[ABOUT THIS TASK]:
Please retype the records below exactly as they appear, leaving out every picture.

[GIVEN RECORDS]:
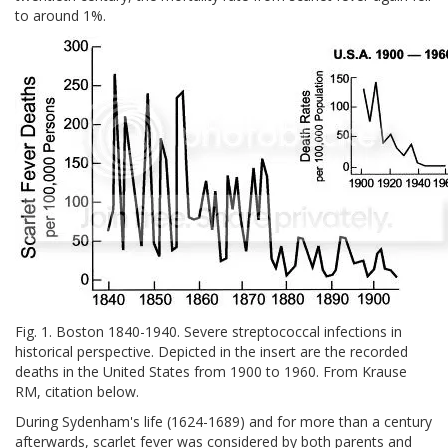
to around 1%.
Fig. 1. Boston 1840-1940. Severe streptococcal infections in
historical perspective. Depicted in the insert are the recorded
deaths in the United States from 1900 to 1960. From Krause
RM, citation below.
During Sydenham's life (1624-1689) and for more than a century
afterwards, scarlet fever was considered by both parents and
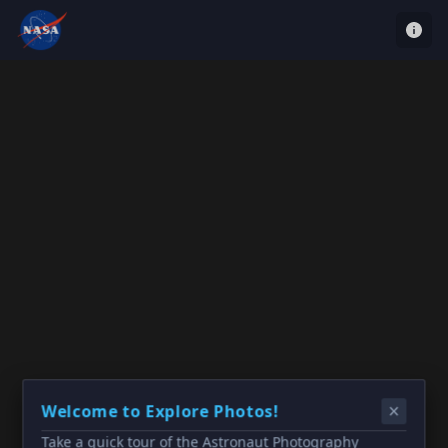
Welcome to Explore Photos!
Take a quick tour of the Astronaut Photography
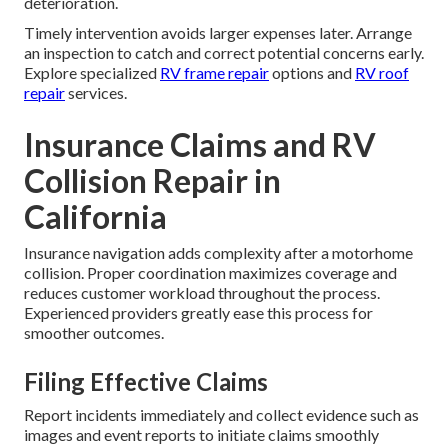
deterioration.
Timely intervention avoids larger expenses later. Arrange
an inspection to catch and correct potential concerns early.
Explore specialized
RV frame repair
options and
RV roof
repair
services.
Insurance Claims and RV
Collision Repair in
California
Insurance navigation adds complexity after a motorhome
collision. Proper coordination maximizes coverage and
reduces customer workload throughout the process.
Experienced providers greatly ease this process for
smoother outcomes.
Filing Effective Claims
Report incidents immediately and collect evidence such as
images and event reports to initiate claims smoothly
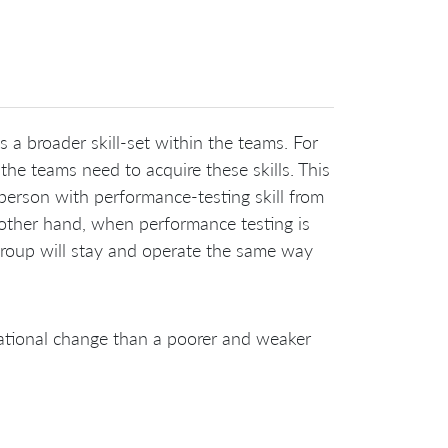
 a broader skill-set within the teams. For
he teams need to acquire these skills. This
 person with performance-testing skill from
 other hand, when performance testing is
roup will stay and operate the same way
zational change than a poorer and weaker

[PROBLEM SOLUTION]:
to around 1%.
Fig. 1. Boston 1840-1940. Severe streptococcal infections in
historical perspective. Depicted in the insert are the recorded
deaths in the United States from 1900 to 1960. From Krause
RM, citation below.
During Sydenham's life (1624-1689) and for more than a century
afterwards, scarlet fever was considered by both parents and
Welcome to Explore Photos!
Take a quick tour of the Astronaut Photography
deterioration.
Timely intervention avoids larger expenses later. Arrange
an inspection to catch and correct potential concerns early.
Explore specialized
RV frame repair
options and
RV roof
repair
services.
Insurance Claims and RV
Collision Repair in
California
Insurance navigation adds complexity after a motorhome
collision. Proper coordination maximizes coverage and
reduces customer workload throughout the process.
Experienced providers greatly ease this process for
smoother outcomes.
Filing Effective Claims
Report incidents immediately and collect evidence such as
images and event reports to initiate claims smoothly
 a broader skill-set within the teams. For
he teams need to acquire these skills. This
 person with performance-testing skill from
 other hand, when performance testing is
roup will stay and operate the same way
zational change than a poorer and weaker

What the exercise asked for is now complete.